----- DATA

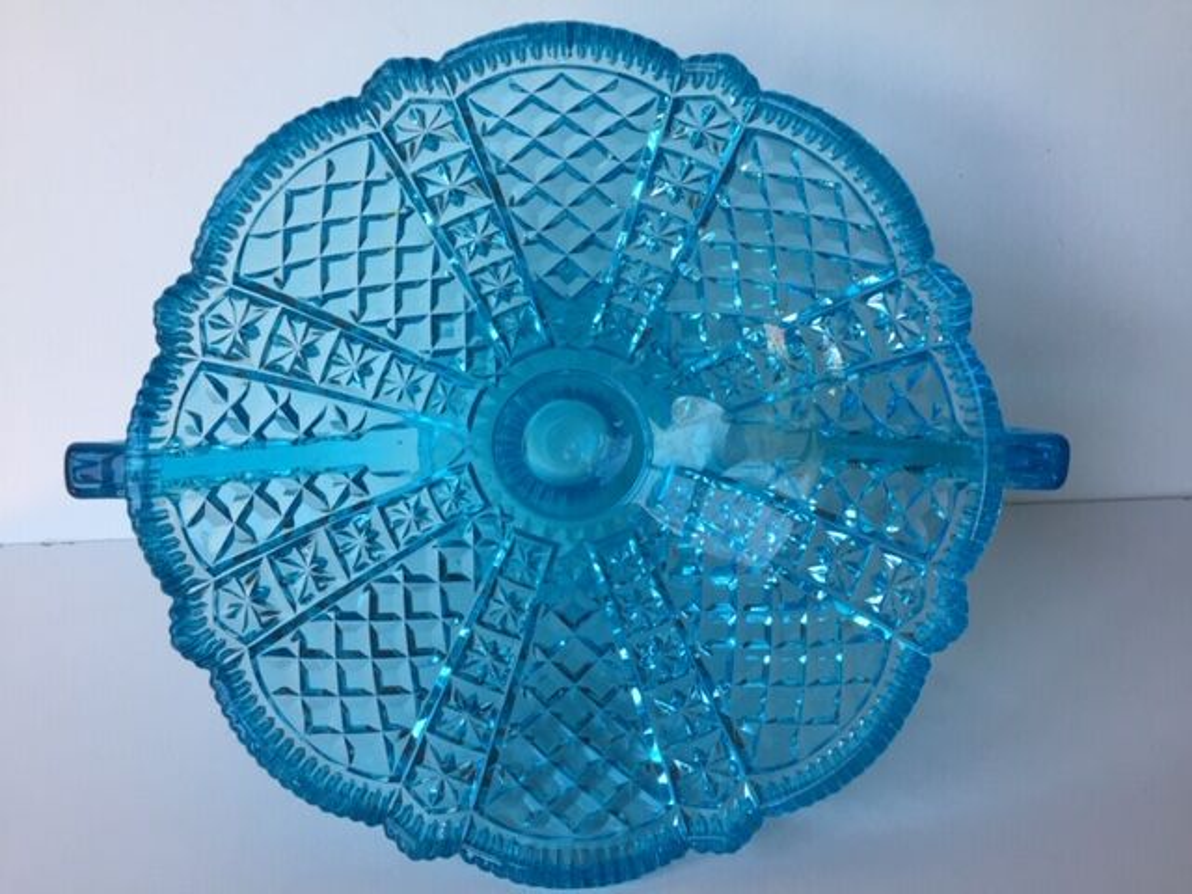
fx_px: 999
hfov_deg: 61.7
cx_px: 596
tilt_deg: -32.1
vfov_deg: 48.2
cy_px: 447
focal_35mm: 29
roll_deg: +0.8
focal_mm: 4.15
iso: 50
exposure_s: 1/100
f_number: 2.2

----------

■ ABOUT THIS TASK ■
Make an exact copy of the data above, pictures excluded.

■ ANSWER BOX ■
fx_px: 999
hfov_deg: 61.7
cx_px: 596
tilt_deg: -32.1
vfov_deg: 48.2
cy_px: 447
focal_35mm: 29
roll_deg: +0.8
focal_mm: 4.15
iso: 50
exposure_s: 1/100
f_number: 2.2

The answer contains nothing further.